*TASK TO COMPLETE:* Below are some records; retype all of them exactly.

*DATA EXCERPTS:*
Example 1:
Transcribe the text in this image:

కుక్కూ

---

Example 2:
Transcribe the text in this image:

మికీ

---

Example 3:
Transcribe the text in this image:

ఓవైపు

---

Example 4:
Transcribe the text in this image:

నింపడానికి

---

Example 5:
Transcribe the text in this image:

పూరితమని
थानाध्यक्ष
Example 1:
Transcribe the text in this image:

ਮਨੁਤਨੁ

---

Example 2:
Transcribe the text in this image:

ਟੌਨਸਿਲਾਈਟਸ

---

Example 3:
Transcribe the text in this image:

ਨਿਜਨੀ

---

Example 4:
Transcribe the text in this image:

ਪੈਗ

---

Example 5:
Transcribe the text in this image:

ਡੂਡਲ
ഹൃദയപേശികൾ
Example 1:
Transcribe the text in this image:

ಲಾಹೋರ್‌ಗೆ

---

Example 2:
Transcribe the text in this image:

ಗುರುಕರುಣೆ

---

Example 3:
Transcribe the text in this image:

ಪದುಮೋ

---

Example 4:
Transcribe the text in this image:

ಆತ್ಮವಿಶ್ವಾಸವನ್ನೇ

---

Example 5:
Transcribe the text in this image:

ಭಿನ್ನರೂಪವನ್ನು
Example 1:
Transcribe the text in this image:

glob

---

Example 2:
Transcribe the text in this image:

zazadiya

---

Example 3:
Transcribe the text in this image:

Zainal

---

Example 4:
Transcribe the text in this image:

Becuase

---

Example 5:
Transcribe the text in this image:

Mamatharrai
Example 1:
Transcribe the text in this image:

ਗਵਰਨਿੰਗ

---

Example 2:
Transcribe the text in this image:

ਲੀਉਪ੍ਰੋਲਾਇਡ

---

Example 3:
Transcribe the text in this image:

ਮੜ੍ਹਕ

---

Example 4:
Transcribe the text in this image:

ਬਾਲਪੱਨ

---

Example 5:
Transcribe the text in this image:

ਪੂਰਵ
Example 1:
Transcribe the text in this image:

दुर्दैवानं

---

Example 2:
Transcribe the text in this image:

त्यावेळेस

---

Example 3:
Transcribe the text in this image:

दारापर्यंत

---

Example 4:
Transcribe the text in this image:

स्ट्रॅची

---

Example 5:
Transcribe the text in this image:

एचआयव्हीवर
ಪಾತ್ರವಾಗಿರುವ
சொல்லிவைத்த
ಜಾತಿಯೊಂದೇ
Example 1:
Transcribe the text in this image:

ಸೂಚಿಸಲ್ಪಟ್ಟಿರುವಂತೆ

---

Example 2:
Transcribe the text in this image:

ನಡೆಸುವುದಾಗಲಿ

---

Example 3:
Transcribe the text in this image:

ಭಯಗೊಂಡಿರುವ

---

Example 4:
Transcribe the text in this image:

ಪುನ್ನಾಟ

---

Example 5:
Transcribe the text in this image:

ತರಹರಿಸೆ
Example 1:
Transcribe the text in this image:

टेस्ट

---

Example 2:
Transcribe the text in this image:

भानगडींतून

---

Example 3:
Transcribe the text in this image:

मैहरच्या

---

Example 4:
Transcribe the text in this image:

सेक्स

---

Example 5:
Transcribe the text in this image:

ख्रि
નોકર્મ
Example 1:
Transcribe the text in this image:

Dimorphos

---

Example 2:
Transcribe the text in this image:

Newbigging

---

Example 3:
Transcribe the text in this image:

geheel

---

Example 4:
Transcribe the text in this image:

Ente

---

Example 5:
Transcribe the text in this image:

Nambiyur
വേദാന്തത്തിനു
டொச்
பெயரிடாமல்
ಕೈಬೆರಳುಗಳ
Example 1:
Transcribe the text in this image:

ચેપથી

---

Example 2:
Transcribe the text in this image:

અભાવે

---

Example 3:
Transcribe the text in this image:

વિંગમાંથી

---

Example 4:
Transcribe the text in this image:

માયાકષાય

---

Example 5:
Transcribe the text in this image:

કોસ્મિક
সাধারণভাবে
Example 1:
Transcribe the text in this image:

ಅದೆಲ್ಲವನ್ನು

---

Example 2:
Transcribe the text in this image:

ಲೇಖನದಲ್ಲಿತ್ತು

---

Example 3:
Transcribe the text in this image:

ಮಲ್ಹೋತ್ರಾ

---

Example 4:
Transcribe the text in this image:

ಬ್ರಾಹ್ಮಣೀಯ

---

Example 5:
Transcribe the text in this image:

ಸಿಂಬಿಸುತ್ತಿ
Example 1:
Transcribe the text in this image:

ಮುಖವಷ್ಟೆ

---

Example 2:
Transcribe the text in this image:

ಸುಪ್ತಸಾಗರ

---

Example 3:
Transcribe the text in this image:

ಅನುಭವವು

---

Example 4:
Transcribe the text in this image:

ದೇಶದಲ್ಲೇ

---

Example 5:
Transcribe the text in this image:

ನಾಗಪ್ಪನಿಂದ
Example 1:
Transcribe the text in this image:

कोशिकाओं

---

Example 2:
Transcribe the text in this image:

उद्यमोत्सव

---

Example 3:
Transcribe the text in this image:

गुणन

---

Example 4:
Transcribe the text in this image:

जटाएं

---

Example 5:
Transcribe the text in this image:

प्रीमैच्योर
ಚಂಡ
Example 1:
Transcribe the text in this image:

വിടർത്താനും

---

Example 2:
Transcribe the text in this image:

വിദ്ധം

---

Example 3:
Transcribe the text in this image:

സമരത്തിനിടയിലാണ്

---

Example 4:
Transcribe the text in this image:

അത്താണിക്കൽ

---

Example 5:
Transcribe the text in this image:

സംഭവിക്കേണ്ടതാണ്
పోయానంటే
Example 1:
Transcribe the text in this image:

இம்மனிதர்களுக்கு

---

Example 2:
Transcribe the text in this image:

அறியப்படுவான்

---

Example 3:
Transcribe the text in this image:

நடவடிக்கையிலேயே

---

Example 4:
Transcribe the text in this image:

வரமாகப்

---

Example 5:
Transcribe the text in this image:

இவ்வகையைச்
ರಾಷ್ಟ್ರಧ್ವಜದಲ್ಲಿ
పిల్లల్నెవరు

*SOLUTION FOR THIS EXERCISE:*
Example 1:
Transcribe the text in this image:

కుక్కూ

---

Example 2:
Transcribe the text in this image:

మికీ

---

Example 3:
Transcribe the text in this image:

ఓవైపు

---

Example 4:
Transcribe the text in this image:

నింపడానికి

---

Example 5:
Transcribe the text in this image:

పూరితమని
थानाध्यक्ष
Example 1:
Transcribe the text in this image:

ਮਨੁਤਨੁ

---

Example 2:
Transcribe the text in this image:

ਟੌਨਸਿਲਾਈਟਸ

---

Example 3:
Transcribe the text in this image:

ਨਿਜਨੀ

---

Example 4:
Transcribe the text in this image:

ਪੈਗ

---

Example 5:
Transcribe the text in this image:

ਡੂਡਲ
ഹൃദയപേശികൾ
Example 1:
Transcribe the text in this image:

ಲಾಹೋರ್‌ಗೆ

---

Example 2:
Transcribe the text in this image:

ಗುರುಕರುಣೆ

---

Example 3:
Transcribe the text in this image:

ಪದುಮೋ

---

Example 4:
Transcribe the text in this image:

ಆತ್ಮವಿಶ್ವಾಸವನ್ನೇ

---

Example 5:
Transcribe the text in this image:

ಭಿನ್ನರೂಪವನ್ನು
Example 1:
Transcribe the text in this image:

glob

---

Example 2:
Transcribe the text in this image:

zazadiya

---

Example 3:
Transcribe the text in this image:

Zainal

---

Example 4:
Transcribe the text in this image:

Becuase

---

Example 5:
Transcribe the text in this image:

Mamatharrai
Example 1:
Transcribe the text in this image:

ਗਵਰਨਿੰਗ

---

Example 2:
Transcribe the text in this image:

ਲੀਉਪ੍ਰੋਲਾਇਡ

---

Example 3:
Transcribe the text in this image:

ਮੜ੍ਹਕ

---

Example 4:
Transcribe the text in this image:

ਬਾਲਪੱਨ

---

Example 5:
Transcribe the text in this image:

ਪੂਰਵ
Example 1:
Transcribe the text in this image:

दुर्दैवानं

---

Example 2:
Transcribe the text in this image:

त्यावेळेस

---

Example 3:
Transcribe the text in this image:

दारापर्यंत

---

Example 4:
Transcribe the text in this image:

स्ट्रॅची

---

Example 5:
Transcribe the text in this image:

एचआयव्हीवर
ಪಾತ್ರವಾಗಿರುವ
சொல்லிவைத்த
ಜಾತಿಯೊಂದೇ
Example 1:
Transcribe the text in this image:

ಸೂಚಿಸಲ್ಪಟ್ಟಿರುವಂತೆ

---

Example 2:
Transcribe the text in this image:

ನಡೆಸುವುದಾಗಲಿ

---

Example 3:
Transcribe the text in this image:

ಭಯಗೊಂಡಿರುವ

---

Example 4:
Transcribe the text in this image:

ಪುನ್ನಾಟ

---

Example 5:
Transcribe the text in this image:

ತರಹರಿಸೆ
Example 1:
Transcribe the text in this image:

टेस्ट

---

Example 2:
Transcribe the text in this image:

भानगडींतून

---

Example 3:
Transcribe the text in this image:

मैहरच्या

---

Example 4:
Transcribe the text in this image:

सेक्स

---

Example 5:
Transcribe the text in this image:

ख्रि
નોકર્મ
Example 1:
Transcribe the text in this image:

Dimorphos

---

Example 2:
Transcribe the text in this image:

Newbigging

---

Example 3:
Transcribe the text in this image:

geheel

---

Example 4:
Transcribe the text in this image:

Ente

---

Example 5:
Transcribe the text in this image:

Nambiyur
വേദാന്തത്തിനു
டொச்
பெயரிடாமல்
ಕೈಬೆರಳುಗಳ
Example 1:
Transcribe the text in this image:

ચેપથી

---

Example 2:
Transcribe the text in this image:

અભાવે

---

Example 3:
Transcribe the text in this image:

વિંગમાંથી

---

Example 4:
Transcribe the text in this image:

માયાકષાય

---

Example 5:
Transcribe the text in this image:

કોસ્મિક
সাধারণভাবে
Example 1:
Transcribe the text in this image:

ಅದೆಲ್ಲವನ್ನು

---

Example 2:
Transcribe the text in this image:

ಲೇಖನದಲ್ಲಿತ್ತು

---

Example 3:
Transcribe the text in this image:

ಮಲ್ಹೋತ್ರಾ

---

Example 4:
Transcribe the text in this image:

ಬ್ರಾಹ್ಮಣೀಯ

---

Example 5:
Transcribe the text in this image:

ಸಿಂಬಿಸುತ್ತಿ
Example 1:
Transcribe the text in this image:

ಮುಖವಷ್ಟೆ

---

Example 2:
Transcribe the text in this image:

ಸುಪ್ತಸಾಗರ

---

Example 3:
Transcribe the text in this image:

ಅನುಭವವು

---

Example 4:
Transcribe the text in this image:

ದೇಶದಲ್ಲೇ

---

Example 5:
Transcribe the text in this image:

ನಾಗಪ್ಪನಿಂದ
Example 1:
Transcribe the text in this image:

कोशिकाओं

---

Example 2:
Transcribe the text in this image:

उद्यमोत्सव

---

Example 3:
Transcribe the text in this image:

गुणन

---

Example 4:
Transcribe the text in this image:

जटाएं

---

Example 5:
Transcribe the text in this image:

प्रीमैच्योर
ಚಂಡ
Example 1:
Transcribe the text in this image:

വിടർത്താനും

---

Example 2:
Transcribe the text in this image:

വിദ്ധം

---

Example 3:
Transcribe the text in this image:

സമരത്തിനിടയിലാണ്

---

Example 4:
Transcribe the text in this image:

അത്താണിക്കൽ

---

Example 5:
Transcribe the text in this image:

സംഭവിക്കേണ്ടതാണ്
పోయానంటే
Example 1:
Transcribe the text in this image:

இம்மனிதர்களுக்கு

---

Example 2:
Transcribe the text in this image:

அறியப்படுவான்

---

Example 3:
Transcribe the text in this image:

நடவடிக்கையிலேயே

---

Example 4:
Transcribe the text in this image:

வரமாகப்

---

Example 5:
Transcribe the text in this image:

இவ்வகையைச்
ರಾಷ್ಟ್ರಧ್ವಜದಲ್ಲಿ
పిల్లల్నెవరు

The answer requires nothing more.